* **Text extract**
+++++

16 January, 2017
Preventive maintenance, otherwise known as scheduled maintenance, is arguably one of the most important features that a CMMS provides its users. Preventive maintenance is a proactive approach to maintenance management, ensuring that assets and equipment are routinely inspected to avoid downtime and increase their reliability. With all the benefits of a PM system, it’s surprising to learn how many pitfalls await account admin’s and system users both before account setup and after. What’s even more surprising is the amount of clients we see who fall into one or more of these common pitfalls and who become complacent with system inefficiency.
That’s why our team of Hippo experts wants to give you the facts about PM. Read on to learn more about common PM pitfalls and how to avoid them.
Pitfall #1: Your database is overwhelmed.

+++++

* **Task set**
• 1. Translate this sentence from the preventive maintenance passage into Spanish: "Preventive maintenance is a proactive approach to maintenance management, ensuring that assets and equipment are routinely inspected to avoid downtime and increase their reliability."
• 2. Reproduce word for word the part of the preventive maintenance passage starting at "16 January, 2017" and ending at "to avoid them.".

Segments of a question dataset:
+++++

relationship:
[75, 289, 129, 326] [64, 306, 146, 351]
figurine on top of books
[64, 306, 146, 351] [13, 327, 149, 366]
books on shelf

+++++

* **Full solutions**
• 1. El mantenimiento preventivo es un enfoque proactivo de la gestión del mantenimiento, que garantiza que los activos y los equipos se inspeccionen de forma rutinaria para evitar tiempos de inactividad y aumentar su fiabilidad.

• 2.
16 January, 2017
Preventive maintenance, otherwise known as scheduled maintenance, is arguably one of the most important features that a CMMS provides its users. Preventive maintenance is a proactive approach to maintenance management, ensuring that assets and equipment are routinely inspected to avoid downtime and increase their reliability. With all the benefits of a PM system, it’s surprising to learn how many pitfalls await account admin’s and system users both before account setup and after. What’s even more surprising is the amount of clients we see who fall into one or more of these common pitfalls and who become complacent with system inefficiency.
That’s why our team of Hippo experts wants to give you the facts about PM. Read on to learn more about common PM pitfalls and how to avoid them.